──────── Texte fourni ────────
Alors pour beaucoup d'Egyptiens, il n'est pas question de prendre des risques, même si la crise économique perdure...
Je me demande s'il peut rendre les prix plus abordables? La viande est chère, les pesticides et le sel aussi. Tout est très cher et les travailleurs n'ont pas assez pour vivre.Adib Haleem Beksamos, habitant d'Abou Choucha
Crise économique et austérité
Le président a promis dès le début de son premier mandat de ramener la stabilité dans le pays, y compris économique. Un ambitieux programme de réformes a été entrepris en 2016 en vue de l'obtention d'un prêt du Fonds monétaire international (FMI) de 12 milliards de dollars. Parmi les réformes figure la décision en novembre 2016 de laisser flotter la monnaie nationale, ce qui a entraîné une flambée des prix affectant durement les ménages égyptiens.
────────
- [Activité] Reprenez le texte sur la crise économique en Égypte et prolongez-le à partir de sa dernière phrase.
──────── Données étudiées ────────
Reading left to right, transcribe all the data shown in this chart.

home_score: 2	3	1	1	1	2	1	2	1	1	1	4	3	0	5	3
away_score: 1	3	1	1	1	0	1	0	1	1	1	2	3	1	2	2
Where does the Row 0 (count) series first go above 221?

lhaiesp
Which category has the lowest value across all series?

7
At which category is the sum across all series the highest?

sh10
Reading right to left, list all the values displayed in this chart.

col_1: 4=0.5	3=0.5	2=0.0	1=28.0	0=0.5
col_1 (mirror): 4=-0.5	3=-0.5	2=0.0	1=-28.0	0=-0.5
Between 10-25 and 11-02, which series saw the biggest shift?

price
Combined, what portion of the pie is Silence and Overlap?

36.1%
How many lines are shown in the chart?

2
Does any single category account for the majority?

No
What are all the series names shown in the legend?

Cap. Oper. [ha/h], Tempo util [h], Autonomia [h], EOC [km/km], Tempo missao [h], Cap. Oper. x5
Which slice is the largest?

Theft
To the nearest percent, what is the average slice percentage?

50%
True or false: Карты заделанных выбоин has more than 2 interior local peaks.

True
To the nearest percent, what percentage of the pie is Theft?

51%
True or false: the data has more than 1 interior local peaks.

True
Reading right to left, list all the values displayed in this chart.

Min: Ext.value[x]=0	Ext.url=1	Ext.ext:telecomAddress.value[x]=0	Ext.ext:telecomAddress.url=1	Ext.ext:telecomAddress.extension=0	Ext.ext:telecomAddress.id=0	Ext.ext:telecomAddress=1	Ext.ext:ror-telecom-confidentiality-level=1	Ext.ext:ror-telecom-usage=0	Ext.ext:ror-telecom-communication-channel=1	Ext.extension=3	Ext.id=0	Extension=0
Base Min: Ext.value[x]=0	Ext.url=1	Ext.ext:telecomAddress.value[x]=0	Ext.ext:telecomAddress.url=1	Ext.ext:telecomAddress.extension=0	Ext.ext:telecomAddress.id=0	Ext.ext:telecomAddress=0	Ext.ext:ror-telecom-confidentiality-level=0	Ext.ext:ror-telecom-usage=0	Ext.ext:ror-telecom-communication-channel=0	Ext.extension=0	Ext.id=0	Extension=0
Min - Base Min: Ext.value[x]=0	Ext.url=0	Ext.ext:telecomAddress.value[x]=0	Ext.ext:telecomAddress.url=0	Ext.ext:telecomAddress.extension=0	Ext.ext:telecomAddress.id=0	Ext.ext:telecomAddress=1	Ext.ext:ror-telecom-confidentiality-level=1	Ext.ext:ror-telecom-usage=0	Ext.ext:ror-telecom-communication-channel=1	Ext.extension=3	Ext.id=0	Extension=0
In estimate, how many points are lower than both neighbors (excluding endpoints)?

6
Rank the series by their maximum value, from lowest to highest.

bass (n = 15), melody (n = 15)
────────
- [Résultat obtenu]
Dévaluation, hausse des prix et des taxes, baisses des subventions. Une politique d'austérité qui frappe la population de plein fouet. Des sacrifices nécessaires, selon Maher.
"On le veut pour un, deux, trois ou quatre mandats, car il veut construire notre pays. On voit les projets qu'il fait, et oui les prix sont un peu élevés, mais on peut le tolérer... il faut rester soudés et notre pays et nos enfants grandiront", espère Maher Beshai, commerçant.
Aucun concurrent sérieux
Abdel Fatah al-Sissi incarne pour certains l'espoir d'une grande Egypte. A Sohag, dans le sud du pays, son visage s'affiche un peu partout. Son adversaire lui reste absent. Sur les banderoles et dans les esprits.
On ne connait pas l'autre candidat, et de toutes façons, lui-même a dit qu'il voterait pour Sissi.Hussein Hafez, retraité du ministère de l'éducation
Moussa Mostafa Moussa, l'unique concurrent d'al-Sissi, est aussi l'un de ses fervents soutiens. Alors le président sortant a toutes les chances d'être reconduit. En 2014, Abdel Fatah al-Sissi faisait déjà face à un unique concurrent: Hamdeen Sabbahi, vieille figure de la gauche, jouissant d'une plus grande notoriété que M. Mostafa Moussa, qui dirige le parti libéral Al-Ghad. L'ex-maréchal Sissi l'avait emporté par le score sans appel de 96,9% des voix.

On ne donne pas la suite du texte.